Hat die oder der Arbeitslose wegen der Beendigung des Arbeitsverhältnisses eine Abfindung, Entschädigung oder ähnliche Leistung (Entlassungsentschädigung) erhalten oder zu beanspruchen und ist das Arbeitsverhältnis ohne Einhaltung einer der ordentlichen Kündigungsfrist des Arbeitgebers entsprechenden Frist beendet worden, so ruht der Anspruch auf Arbeitslosengeld von dem Ende des Arbeitsverhältnisses an bis zu dem Tag, an dem das Arbeitsverhältnis bei Einhaltung dieser Frist geendet hätte. So lautet die gesetzliche Vorschrift. 

 

Auf die Kündigungsgründe kommt es nicht an

Wichtig: Bei dieser Vorschrift ist es völlig unerheblich ist, warum das Arbeitsverhältnis beendet wurde. Wird das Arbeitsverhältnis beendet ohne die Kündigungsfrist einzuhalten, ruht der Anspruch auf Arbeitslosengeld sozusagen automatisch. Anders als bei der Sperrzeit sieht das Gesetz nicht die Möglichkeit vor, der Rechtsfolge zu entgehen, sollte es einen wichtigen Grund für die (frühzeitige) Beendigung des Arbeitsverhältnisses geben. 

 

Nordrheinwestfälisches Landessozialgericht bestätigt dies

Das Landessozialgericht Essen hat dies mit einem aktuellen Urteil vom 05.06.2014 bestätigt. Die Klägerin war hier ordentlich gekündigt worden unter Einhaltung der sechsmonatigen Kündigungsfrist.  In einem Vergleich vor dem Arbeitsgericht einigten sich die Parteien auf die Beendigung wie gekündigt. Die Klägerin erhielt eine Abfindung und es wurde ihr die Möglichkeit eingeräumt, das Arbeitsverhältnis mit einer Ankündigungsfrist von einer Woche frühzeitig zu beenden. Die vereinbarte Abfindung sollte sich für den Fall der vorzeitigen Beendigung erhöhen. Diese Regelung in arbeitsgerichtlichen Vergleichen wird auch Sprinterklausel genannt. Von dieser Möglichkeit wird oft Gebrauch gemacht, wenn die Kündigungsfrist sehr lang ist. Den Arbeitnehmern soll es damit erleichtert, werden, ein neues Arbeitsverhältnis einzugehen. 

 

Die Klägerin hatte von diesem Recht Gebrauch gemacht, hatte allerdings keinen neuen Job. Vielmehr erfolgte die frühzeitige Beendigung aus gesundheitlichen Gründen auf Anraten der behandelnden Psychologin.

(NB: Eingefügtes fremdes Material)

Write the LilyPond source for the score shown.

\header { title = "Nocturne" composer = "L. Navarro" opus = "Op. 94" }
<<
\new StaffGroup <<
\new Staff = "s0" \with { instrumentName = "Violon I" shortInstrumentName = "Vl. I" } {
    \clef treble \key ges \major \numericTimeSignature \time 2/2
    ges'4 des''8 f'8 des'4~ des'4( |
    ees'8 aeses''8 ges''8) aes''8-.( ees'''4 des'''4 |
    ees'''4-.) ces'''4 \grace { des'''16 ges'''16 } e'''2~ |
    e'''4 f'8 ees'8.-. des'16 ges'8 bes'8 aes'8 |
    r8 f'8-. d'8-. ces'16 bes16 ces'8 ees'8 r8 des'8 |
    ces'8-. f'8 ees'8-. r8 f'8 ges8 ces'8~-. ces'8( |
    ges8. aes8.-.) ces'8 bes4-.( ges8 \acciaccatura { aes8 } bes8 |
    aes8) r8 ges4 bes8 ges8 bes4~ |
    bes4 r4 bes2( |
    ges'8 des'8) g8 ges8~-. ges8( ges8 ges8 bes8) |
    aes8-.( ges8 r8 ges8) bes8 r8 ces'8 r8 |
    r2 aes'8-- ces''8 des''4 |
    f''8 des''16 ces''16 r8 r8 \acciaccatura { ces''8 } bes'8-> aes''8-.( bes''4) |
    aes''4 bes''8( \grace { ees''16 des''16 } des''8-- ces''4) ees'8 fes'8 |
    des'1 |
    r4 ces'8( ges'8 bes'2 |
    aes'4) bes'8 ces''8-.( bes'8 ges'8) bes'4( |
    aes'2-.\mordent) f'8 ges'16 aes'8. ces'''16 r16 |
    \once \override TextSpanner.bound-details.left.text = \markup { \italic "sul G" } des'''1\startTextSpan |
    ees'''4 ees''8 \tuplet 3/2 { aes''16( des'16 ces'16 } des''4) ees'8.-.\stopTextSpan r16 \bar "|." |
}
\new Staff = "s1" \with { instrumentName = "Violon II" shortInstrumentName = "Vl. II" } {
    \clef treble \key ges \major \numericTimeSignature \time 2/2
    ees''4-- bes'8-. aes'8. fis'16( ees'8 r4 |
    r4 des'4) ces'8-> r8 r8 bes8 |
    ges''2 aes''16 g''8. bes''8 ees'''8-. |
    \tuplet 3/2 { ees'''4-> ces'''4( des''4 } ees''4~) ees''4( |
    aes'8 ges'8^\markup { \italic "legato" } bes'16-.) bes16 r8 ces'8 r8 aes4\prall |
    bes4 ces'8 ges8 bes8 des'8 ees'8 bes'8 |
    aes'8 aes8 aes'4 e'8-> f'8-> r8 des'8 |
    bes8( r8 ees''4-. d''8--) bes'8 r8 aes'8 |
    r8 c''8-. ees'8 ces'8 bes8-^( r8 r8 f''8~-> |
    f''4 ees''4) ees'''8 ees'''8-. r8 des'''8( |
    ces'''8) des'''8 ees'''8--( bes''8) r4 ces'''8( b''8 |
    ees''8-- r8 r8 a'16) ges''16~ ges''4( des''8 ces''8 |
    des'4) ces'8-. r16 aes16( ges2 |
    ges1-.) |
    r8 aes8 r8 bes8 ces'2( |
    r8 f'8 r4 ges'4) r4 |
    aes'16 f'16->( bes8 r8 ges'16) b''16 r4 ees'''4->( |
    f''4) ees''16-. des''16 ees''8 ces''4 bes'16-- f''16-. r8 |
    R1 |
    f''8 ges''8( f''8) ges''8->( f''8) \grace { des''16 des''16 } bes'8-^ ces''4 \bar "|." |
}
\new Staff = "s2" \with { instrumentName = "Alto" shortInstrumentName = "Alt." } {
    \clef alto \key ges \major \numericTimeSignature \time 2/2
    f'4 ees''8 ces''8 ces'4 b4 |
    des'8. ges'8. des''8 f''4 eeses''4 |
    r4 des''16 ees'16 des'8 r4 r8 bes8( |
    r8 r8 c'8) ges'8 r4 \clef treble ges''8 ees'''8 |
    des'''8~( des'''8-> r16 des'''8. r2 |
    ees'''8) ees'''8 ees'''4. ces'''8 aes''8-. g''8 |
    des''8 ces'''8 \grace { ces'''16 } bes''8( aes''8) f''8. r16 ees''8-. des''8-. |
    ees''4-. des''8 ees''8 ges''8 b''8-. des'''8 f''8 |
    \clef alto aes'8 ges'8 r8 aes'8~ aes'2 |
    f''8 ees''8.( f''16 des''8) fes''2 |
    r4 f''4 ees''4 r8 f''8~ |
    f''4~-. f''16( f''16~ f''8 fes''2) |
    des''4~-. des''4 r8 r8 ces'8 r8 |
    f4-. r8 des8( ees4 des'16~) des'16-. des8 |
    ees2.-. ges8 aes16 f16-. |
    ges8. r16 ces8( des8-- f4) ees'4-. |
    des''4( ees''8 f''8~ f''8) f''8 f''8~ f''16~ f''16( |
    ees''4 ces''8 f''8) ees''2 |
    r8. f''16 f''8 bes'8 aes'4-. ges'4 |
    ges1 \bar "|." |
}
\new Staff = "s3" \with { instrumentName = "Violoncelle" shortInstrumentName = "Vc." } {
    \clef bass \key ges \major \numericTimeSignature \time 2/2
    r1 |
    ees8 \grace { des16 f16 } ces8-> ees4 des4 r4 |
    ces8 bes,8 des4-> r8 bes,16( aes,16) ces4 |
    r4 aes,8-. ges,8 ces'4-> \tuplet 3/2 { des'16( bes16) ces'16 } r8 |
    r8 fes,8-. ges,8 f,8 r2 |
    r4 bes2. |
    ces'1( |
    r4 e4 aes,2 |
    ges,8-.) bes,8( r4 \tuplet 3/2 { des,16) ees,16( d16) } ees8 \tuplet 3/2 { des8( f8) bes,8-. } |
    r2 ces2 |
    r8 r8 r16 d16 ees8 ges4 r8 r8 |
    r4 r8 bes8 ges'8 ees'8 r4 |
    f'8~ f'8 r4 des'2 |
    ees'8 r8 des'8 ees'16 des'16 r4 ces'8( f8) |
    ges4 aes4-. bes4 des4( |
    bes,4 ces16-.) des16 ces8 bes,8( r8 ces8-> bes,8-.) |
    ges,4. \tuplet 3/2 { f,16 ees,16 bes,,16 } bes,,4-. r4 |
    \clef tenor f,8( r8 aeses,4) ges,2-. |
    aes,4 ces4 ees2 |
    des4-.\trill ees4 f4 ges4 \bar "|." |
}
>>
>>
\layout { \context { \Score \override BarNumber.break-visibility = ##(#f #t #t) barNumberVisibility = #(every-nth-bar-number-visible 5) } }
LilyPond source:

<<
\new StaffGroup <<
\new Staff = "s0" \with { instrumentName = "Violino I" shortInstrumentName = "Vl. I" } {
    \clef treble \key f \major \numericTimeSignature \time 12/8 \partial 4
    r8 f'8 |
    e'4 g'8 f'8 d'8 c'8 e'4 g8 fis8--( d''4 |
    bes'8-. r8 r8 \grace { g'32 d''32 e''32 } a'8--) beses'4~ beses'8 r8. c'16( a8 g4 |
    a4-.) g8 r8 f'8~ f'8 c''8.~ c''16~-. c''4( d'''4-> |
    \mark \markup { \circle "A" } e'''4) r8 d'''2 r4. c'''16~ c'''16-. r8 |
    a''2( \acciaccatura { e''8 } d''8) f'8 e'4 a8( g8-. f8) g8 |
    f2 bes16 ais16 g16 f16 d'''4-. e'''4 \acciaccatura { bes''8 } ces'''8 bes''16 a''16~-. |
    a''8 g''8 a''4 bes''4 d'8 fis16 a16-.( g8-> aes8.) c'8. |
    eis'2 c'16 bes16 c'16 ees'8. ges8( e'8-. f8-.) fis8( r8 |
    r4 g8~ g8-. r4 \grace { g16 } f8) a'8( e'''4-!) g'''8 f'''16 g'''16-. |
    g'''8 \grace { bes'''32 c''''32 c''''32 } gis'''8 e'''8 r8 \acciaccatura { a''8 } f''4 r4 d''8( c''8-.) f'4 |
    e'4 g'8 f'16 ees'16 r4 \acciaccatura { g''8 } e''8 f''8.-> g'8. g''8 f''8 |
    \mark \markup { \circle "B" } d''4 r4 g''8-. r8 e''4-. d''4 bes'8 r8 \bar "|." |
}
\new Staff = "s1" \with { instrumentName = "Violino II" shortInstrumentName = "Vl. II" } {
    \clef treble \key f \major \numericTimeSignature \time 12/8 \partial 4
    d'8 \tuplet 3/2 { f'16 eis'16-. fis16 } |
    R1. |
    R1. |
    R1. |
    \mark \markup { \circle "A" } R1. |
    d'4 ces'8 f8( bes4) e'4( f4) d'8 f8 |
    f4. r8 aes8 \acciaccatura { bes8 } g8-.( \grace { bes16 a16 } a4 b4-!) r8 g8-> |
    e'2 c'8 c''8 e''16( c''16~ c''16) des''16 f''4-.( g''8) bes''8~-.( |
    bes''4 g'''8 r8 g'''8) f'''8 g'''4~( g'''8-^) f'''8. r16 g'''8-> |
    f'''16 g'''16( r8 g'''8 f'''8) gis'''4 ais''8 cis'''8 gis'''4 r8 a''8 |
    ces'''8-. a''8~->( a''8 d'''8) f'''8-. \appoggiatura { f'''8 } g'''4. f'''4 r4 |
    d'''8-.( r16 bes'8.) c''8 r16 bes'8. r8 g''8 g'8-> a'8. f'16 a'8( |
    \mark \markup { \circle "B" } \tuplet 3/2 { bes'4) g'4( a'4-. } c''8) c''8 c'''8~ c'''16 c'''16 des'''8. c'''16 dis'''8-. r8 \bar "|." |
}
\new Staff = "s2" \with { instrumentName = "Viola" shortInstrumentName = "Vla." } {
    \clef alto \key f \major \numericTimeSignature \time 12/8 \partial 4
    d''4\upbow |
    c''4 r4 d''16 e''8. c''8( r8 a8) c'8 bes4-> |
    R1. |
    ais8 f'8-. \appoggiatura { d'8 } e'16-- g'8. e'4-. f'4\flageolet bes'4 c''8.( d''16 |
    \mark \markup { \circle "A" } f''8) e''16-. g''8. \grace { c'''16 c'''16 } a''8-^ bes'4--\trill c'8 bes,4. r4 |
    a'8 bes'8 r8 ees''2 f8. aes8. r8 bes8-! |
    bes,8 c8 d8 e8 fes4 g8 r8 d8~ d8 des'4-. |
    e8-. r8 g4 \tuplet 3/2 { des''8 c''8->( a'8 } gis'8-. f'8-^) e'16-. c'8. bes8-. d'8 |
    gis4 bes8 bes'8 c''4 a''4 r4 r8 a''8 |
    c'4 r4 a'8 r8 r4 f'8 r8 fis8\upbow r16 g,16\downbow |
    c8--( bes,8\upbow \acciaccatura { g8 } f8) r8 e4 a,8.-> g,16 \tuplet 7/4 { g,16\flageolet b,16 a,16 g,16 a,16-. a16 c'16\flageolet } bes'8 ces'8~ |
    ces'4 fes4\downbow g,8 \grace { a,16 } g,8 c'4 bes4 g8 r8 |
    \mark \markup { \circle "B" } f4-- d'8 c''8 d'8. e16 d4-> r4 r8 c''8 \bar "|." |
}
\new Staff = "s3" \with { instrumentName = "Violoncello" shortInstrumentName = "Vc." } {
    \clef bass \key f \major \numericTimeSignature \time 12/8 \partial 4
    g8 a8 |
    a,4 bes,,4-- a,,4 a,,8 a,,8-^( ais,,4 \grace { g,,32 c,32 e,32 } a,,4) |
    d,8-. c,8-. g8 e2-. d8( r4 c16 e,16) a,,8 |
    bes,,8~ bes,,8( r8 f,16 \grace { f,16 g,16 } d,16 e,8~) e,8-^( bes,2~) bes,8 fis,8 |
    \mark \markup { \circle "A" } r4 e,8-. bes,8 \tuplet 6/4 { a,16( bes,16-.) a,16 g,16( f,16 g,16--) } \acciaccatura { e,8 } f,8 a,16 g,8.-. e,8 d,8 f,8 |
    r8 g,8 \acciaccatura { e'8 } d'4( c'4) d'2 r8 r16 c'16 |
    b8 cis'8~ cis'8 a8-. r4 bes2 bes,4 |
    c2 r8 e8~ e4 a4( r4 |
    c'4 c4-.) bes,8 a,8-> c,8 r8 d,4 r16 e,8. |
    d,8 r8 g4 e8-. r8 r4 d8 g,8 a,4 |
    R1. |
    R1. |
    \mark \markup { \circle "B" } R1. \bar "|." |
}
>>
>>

Während es für die Frage einer Sperrzeit relevant wäre, kommt es für das Ruhen eben nicht darauf an, dass die Klägerin gute Gründe für die frühzeitige Eigenkündigung hatte. Die Klage gegen den Ruhensbescheid war sowohl vor dem Sozialgericht Detmold wie auch in zweiter Instanz vor dem Landessozialgericht Essen erfolglos. Es verblieb bei der von der Bundesagentur für Arbeit verhängten Anordnung des Ruhens des Anspruchs auf Arbeitslosengeld für insgesamt 100 Tage. Die Klägerin hatte eine Abfindung in Höhe von 28.550,- Euro vom ehemaligen Arbeitgeber erhalten. Da die Klägerin am Ende des Arbeitsverhältnisses 49 Jahre alt und 15 Jahre im Betrieb beschäftigt gewesen war, wurde die Entlassungsbeschäftigung zu 35 Prozent berücksichtigt.

 

Auch gesundheitliche Gründe spielen keine Rolle

Das LSG führte dazu aus, dass allein auf die ordentliche Kündigungsfrist des Arbeitgebers abzustellen ist, unabhängig davon, wie das Arbeitsverhältnis beendet worden ist, von welcher Seite die Initiative hierzu ergriffen worden ist und unabhängig davon, wer die Kündigung ausgesprochen hat. Da der Ruhenstatbestand nicht danach unterscheidet, wer und aus welchem Grund gekündigt hat, sondern allein an die ordentliche Kündigungsfrist des Arbeitgebers anknüpft, sei auch unbeachtlich, ob die Klägerin das Arbeitsverhältnis - etwa aus den von ihr vorgebrachten gesundheitlichen Gründen - fristlos hätte kündigen können. 

 

Abfindung muss nicht wegen der vorzeitigen Beendigung gezahlt werden

Die Tatsache, dass die Klägerin einen Teilbetrag der Abfindung auch erhalten hätte, wenn das Arbeitsverhältnis wie im gerichtlichen Vergleich und damit fristgerecht und nicht vorzeitig gelöst worden wäre, war für das Gericht auch ohne Relevanz. Es berief sich auf das Bundessozialgericht welches klargestellt hat, dass ein Kausalzusammenhang zwischen der Abfindung und der vorzeitigen Beendigung des Arbeitsverhältnisses gerade nicht erforderlich ist. Die beiden Tatbestandsvoraussetzungen Entlassungsentschädigung wegen Beendigung des Arbeitsverhältnisses und vorzeitige Beendigung des Arbeitsverhältnisses sind nach der Rechtsprechung unabhängig voneinander zu lesen, ohne dass zwischen ihnen eine Kausalitätsbeziehung herzustellen ist. 

 

Das Bundessozialgericht hatte sich im Übrigen auch schon dazu geäußert, dass es keine verfassungsrechtlichen Bedenken gegen die Regelung (aktuelle Fassung § 158 SGB III) hat. 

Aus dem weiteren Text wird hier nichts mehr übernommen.